In unfolding Origami for 2007, Microsoft has taken that moniker and placed it below the Ultra-Mobile name, as you can see on its Web page, which touts the "Ultra-Mobile PC with Origami Experience."
That's the kind of machine Samsung is doing. Samsung previewed its UMPC last month at Intel's Developer Forum in Beijing. On Monday, it formally debuted the device, which can run Windows Vista. Although it's mobile, I don't think you can really call it ultra-mobile, because it won't fit in your pocket like a BlackBerry.
Why you would want a system that's not much smaller than a laptop but doesn't have a keyboard is beyond me.
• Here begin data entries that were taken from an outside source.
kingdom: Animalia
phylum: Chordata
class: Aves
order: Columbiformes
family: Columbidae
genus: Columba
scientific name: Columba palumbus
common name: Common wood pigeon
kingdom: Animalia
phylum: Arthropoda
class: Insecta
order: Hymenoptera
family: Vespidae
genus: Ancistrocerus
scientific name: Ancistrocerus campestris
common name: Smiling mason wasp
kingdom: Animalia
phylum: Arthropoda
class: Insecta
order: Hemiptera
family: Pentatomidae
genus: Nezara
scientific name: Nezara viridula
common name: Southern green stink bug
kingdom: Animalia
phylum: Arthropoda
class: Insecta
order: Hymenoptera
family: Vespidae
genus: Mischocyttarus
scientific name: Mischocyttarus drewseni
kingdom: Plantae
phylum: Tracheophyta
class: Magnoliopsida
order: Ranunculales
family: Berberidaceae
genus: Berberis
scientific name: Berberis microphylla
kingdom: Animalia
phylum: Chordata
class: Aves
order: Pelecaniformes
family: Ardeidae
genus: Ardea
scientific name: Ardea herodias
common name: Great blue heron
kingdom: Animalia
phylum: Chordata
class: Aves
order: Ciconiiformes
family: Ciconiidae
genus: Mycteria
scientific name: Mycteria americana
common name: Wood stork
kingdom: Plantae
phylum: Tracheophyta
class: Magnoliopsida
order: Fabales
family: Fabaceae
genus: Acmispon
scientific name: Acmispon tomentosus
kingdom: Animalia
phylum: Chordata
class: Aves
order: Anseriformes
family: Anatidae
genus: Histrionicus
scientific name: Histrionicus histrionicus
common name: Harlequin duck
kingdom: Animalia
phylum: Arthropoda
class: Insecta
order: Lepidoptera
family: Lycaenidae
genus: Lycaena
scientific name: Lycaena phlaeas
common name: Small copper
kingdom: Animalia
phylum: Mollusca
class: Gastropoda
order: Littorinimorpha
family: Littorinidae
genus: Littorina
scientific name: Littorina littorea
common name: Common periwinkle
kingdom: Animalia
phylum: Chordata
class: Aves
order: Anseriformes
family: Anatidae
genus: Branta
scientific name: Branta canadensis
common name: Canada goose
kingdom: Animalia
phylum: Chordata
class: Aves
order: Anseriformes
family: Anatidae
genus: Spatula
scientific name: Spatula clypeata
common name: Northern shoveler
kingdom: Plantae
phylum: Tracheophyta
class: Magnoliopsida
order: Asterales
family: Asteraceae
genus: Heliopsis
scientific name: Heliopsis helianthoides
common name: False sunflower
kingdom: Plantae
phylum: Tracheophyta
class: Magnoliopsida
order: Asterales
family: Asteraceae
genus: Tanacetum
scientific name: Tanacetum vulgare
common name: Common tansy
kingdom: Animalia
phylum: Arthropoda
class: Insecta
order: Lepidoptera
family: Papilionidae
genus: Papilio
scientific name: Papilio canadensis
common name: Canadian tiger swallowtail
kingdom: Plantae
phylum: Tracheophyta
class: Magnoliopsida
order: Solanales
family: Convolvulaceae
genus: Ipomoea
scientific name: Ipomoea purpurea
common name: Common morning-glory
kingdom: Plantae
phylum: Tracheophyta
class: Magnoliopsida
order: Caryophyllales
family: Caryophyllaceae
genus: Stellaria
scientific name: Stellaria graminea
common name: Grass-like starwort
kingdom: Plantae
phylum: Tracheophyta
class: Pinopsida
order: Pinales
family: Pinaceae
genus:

What we really need in the United States are the really cool, ultra-portable laptops sold in Japan. There's a wide range of these machines, from the likes of Sony, Toshiba, and others. The vendors don't pretend they're anything they're not, and they're not cheap. Au contraire: Most cost upward of $3,000. For some strange reason, most are not sold State-side.
As a loyal user of the Toshiba Libretto in the mid-1990s who hasn't found anything to replace it, I would snap one up in a minute (or try to convince my employer to buy me one for "work.")
However, UMPCs like the Samsung Q1 just seem too darn big to me, and destined to wind up like the highly touted Tablet PC platform introduced in November 2002. (To be fair, tablets have found a home in some mobile business applications. Even there, though, they're outpaced by the smaller, Symbol Technology-style handhelds such as those used by FedEx delivery personnel.)
Much more attractive than the UMPC is Intel's MID platform. Not that this thing isn't confusing enough on its own. At Intel's Spring Analyst Meeting last week, the chipmaker seemed to use the terms MID and UMPC interchangably.
At least, I came away from the Intel talk convinced that the UMPC was a small device. It's only when you parse Intel's Web pages that you see that UMPC is bigger, MID smaller. OK, I've got it now.
The MID is supposed to be a kind of Smartphone on steroids. (The UMPC is kind of, too, but I think "laptop on a diet" is probably a better way of putting it.) The thinking behind MID is that people are unhappy with the Web experience they get on their BlackBerrys and Treos and would be happier with a handheld which provides a better browsing experience. Not surprisingly, those handhelds would contain processors made by Intel.
Despite my jaded take on the UMPC, I want to give props to Samsung. The Korean electronics company is always game to try to make a go of it in areas where others fear to tread. Take its YP-Z5 MP3 player. It's a great device, and a worthy alternative to the iPod, especially if you'd rather use subscription services like Urge instead of iTunes' pay-as-you-go model. However, the Yepp hasn't taken any kind of bite out of Apple's market share.
I do like Samsung's use of the Q1 designation for its UMPC. It makes me think of OQO, the company which set the bar for mobility when it introduced its Model 01 (not "Q1") in late 2004. They're also in the Vista UMPC market, with a one-pound model called the 02, which will face competition from the Samsung.
OK, I changed my mind. Send me one of each.